井出の石仏、飯岡(いのおか)古墳群チャリ探訪

 

むかし誰れ 井出の山吹 うえおきて 花ゆへ里の 名を残すらむ 顕昭

 

室城(むろき)神社〜淀姫さんの祠〜井堤寺(いでじ)跡〜駒岩(左り馬)〜弥勒磨崖仏〜橘諸兄公旧跡〜飯岡古墳群〜流れ橋(上津屋橋)

飯岡(いのおか)

木津川左岸に臨んだ広漠たる耕野の中に突兀として聳える一丘陵を称し最も高い所で67mに過ぎませんが周囲に目を遮るものがないので南山城一帯の景観を望むには、ここを以って第一とします。古くは咋岡(くいおか)とも記し「く」が、つまって「いおか」となり、後に「飯」の字をあてて「いのおか」と称するに至ったと伝え、一説に湯岡とも言い清泉の湧き出す岡から地名になったとも伝えます。今も飯岡の周辺には桜井王が掘らせたという七つの井戸が残っています。民家は主に丘陵の東北部に位置し南〜西方には多くの古墳が散在し歴史の浅からぬ事を現在に伝えますが、宅地開発が進み破壊された古墳も少なくないようです。

記述問題 1 ▸ 下のデータの行を、「Rendered at 1275 by 1650 pixels.」がある行から始めて「text 2.3. JUSTIFICATION」がある行で終わるまで、1行を1つの文字列にしたJSONのリストに書き直してください。空の行は入れないでください。
飯岡の文章と下のデータの行は、互いに関係がありません。

作業用データ ▸

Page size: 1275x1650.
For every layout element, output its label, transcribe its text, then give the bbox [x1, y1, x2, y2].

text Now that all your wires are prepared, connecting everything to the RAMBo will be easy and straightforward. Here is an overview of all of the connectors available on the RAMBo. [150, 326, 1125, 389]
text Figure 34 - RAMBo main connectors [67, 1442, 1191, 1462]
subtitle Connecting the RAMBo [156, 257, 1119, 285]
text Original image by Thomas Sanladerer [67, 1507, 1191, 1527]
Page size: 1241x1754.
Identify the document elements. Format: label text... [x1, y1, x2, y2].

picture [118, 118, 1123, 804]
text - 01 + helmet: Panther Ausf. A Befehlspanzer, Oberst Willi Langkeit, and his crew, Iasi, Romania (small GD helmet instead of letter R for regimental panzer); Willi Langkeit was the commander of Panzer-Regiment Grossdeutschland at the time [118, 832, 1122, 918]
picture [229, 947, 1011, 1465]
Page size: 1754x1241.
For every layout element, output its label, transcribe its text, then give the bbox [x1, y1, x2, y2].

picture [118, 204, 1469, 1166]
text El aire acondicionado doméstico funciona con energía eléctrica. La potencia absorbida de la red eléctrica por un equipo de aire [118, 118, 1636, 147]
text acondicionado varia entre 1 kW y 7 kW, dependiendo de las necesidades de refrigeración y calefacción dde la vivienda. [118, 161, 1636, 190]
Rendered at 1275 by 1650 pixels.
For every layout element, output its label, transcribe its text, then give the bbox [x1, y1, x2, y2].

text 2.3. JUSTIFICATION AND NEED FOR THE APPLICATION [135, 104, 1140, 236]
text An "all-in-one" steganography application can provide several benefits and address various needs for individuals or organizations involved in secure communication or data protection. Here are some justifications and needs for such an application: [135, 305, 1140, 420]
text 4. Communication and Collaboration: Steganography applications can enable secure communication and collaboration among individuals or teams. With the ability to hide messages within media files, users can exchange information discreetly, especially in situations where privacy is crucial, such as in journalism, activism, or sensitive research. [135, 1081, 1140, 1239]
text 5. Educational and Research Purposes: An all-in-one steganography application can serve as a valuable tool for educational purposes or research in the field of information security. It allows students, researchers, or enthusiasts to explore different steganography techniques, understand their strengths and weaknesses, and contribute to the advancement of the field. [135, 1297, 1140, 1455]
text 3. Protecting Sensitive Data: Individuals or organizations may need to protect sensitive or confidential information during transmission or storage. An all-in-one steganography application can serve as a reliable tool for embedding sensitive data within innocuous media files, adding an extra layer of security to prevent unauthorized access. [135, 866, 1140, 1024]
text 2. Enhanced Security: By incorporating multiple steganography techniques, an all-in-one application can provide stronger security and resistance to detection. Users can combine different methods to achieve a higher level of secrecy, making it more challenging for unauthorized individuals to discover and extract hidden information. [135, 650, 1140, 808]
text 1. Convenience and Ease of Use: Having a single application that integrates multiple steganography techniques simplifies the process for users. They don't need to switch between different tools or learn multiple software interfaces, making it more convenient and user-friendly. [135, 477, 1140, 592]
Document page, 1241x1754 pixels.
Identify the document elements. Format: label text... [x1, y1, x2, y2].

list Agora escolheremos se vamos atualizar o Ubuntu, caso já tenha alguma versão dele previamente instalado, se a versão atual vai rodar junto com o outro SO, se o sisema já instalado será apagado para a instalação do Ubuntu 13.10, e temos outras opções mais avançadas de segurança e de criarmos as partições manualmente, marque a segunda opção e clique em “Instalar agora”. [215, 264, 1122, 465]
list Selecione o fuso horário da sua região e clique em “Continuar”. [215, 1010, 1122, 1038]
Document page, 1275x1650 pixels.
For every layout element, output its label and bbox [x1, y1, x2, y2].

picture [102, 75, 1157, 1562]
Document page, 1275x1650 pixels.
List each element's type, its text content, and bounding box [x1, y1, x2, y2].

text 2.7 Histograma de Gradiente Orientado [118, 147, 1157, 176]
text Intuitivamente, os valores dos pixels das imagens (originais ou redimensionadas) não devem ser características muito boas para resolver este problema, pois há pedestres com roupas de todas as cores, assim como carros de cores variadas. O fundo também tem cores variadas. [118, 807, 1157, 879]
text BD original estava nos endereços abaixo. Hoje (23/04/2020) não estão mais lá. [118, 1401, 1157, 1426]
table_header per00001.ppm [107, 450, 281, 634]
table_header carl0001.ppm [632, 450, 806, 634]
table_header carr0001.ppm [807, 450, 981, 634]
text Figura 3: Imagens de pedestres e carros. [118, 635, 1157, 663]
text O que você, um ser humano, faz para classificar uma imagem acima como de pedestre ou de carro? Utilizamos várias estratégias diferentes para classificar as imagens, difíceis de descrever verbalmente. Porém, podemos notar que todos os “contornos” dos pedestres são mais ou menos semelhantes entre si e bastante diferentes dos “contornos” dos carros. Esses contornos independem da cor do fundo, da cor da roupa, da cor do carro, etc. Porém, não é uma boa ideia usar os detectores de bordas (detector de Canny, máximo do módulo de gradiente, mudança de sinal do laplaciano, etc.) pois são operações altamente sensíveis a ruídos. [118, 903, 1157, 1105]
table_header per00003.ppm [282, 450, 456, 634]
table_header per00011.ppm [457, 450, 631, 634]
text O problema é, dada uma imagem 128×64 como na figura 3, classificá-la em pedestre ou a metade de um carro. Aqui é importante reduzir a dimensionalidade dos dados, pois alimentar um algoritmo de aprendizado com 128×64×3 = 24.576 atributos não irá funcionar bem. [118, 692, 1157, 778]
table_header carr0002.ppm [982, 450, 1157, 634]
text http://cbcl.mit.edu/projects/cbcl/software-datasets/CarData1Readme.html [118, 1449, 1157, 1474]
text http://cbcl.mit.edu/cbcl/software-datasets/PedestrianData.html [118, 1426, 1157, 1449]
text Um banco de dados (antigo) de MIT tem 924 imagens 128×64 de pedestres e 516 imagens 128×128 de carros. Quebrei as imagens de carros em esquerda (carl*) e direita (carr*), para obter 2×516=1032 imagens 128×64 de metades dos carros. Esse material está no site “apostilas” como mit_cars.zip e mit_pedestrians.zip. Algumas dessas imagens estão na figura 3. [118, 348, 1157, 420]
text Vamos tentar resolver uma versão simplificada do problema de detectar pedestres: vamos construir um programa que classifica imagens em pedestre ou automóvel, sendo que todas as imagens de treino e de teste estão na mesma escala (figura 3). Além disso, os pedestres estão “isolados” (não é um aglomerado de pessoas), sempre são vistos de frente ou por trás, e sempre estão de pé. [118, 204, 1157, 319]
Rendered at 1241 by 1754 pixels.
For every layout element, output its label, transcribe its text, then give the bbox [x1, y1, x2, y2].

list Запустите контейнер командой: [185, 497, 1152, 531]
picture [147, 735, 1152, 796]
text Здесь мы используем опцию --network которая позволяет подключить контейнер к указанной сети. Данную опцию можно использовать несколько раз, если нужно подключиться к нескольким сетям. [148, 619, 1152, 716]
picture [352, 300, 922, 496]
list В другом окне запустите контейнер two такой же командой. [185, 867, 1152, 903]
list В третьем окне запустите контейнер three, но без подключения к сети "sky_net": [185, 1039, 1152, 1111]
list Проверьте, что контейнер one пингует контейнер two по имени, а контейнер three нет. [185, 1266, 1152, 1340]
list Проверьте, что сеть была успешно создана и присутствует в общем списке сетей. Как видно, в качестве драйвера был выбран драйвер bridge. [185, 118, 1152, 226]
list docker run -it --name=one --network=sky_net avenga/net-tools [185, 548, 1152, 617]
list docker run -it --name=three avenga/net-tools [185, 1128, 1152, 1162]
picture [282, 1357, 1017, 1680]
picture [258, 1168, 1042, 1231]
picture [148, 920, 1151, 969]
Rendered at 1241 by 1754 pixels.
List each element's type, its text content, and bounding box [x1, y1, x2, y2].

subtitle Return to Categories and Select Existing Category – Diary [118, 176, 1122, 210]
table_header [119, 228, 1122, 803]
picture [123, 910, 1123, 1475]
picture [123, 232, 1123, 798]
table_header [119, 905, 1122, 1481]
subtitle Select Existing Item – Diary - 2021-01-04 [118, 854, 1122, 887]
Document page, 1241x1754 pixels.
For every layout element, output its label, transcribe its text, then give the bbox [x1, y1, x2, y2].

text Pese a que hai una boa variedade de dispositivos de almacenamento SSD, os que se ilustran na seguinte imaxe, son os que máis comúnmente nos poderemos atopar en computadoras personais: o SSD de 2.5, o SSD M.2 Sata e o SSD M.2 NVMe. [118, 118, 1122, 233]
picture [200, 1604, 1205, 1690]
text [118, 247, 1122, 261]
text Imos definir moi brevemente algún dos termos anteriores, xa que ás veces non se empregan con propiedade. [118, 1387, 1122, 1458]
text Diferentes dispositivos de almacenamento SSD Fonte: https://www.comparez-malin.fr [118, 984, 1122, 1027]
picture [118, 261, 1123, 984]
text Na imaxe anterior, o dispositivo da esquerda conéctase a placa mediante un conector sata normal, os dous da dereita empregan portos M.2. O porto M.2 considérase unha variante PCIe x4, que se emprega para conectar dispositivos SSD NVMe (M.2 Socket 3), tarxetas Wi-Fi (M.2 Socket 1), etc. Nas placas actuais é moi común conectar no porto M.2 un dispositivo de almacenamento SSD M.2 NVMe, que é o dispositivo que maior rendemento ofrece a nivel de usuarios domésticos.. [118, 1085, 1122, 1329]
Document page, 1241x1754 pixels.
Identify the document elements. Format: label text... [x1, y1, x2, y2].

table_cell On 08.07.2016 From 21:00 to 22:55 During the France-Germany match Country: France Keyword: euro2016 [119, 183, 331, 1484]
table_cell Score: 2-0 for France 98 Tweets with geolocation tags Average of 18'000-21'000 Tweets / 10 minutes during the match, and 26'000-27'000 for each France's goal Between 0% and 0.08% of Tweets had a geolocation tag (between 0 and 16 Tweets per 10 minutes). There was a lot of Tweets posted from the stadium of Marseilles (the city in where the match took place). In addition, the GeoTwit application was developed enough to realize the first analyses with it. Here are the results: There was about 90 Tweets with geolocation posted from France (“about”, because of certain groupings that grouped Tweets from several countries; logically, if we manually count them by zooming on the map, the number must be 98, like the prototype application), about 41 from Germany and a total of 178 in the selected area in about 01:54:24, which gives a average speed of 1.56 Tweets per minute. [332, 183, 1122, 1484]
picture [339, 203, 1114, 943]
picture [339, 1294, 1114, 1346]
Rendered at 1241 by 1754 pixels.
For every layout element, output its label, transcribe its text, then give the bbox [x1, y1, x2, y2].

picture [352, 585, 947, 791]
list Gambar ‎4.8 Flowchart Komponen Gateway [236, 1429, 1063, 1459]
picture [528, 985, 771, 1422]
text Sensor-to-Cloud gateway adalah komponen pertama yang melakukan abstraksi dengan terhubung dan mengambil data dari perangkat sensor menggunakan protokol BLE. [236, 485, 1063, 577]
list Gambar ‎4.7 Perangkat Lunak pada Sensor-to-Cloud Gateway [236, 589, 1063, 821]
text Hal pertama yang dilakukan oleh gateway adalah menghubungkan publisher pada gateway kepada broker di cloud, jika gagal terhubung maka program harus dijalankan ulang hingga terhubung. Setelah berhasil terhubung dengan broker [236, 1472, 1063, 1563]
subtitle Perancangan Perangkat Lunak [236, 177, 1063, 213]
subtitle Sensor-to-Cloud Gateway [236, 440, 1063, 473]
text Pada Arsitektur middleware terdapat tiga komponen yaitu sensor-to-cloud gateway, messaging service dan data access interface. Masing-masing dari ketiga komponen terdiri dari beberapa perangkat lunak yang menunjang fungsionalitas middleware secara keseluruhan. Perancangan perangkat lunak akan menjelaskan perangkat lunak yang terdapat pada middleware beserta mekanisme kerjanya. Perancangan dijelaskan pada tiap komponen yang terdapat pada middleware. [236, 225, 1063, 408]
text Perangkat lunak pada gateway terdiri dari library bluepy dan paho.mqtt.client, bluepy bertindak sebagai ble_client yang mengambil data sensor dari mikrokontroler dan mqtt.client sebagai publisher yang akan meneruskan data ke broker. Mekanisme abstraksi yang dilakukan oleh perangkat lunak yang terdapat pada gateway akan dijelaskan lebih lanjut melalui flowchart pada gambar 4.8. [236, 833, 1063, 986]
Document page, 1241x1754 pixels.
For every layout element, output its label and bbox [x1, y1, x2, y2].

記述問題 2 ▸ 飯岡の文章の「木津川左岸に臨んだ広漠たる耕」から「た古墳も少なくないようです。」までをもう一度書き、その中の「丘陵」を「岡」に呼び替えてください。

問題の解答 1 ▸
[
  "Rendered at 1275 by 1650 pixels.",
  "For every layout element, output its label, transcribe its text, then give the bbox [x1, y1, x2, y2].",
  "text 2.3. JUSTIFICATION AND NEED FOR THE APPLICATION [135, 104, 1140, 236]"
]

問題の解答 2 ▸
木津川左岸に臨んだ広漠たる耕野の中に突兀として聳える一岡を称し最も高い所で67mに過ぎませんが周囲に目を遮るものがないので南山城一帯の景観を望むには、ここを以って第一とします。古くは咋岡(くいおか)とも記し「く」が、つまって「いおか」となり、後に「飯」の字をあてて「いのおか」と称するに至ったと伝え、一説に湯岡とも言い清泉の湧き出す岡から地名になったとも伝えます。今も飯岡の周辺には桜井王が掘らせたという七つの井戸が残っています。民家は主に岡の東北部に位置し南〜西方には多くの古墳が散在し歴史の浅からぬ事を現在に伝えますが、宅地開発が進み破壊された古墳も少なくないようです。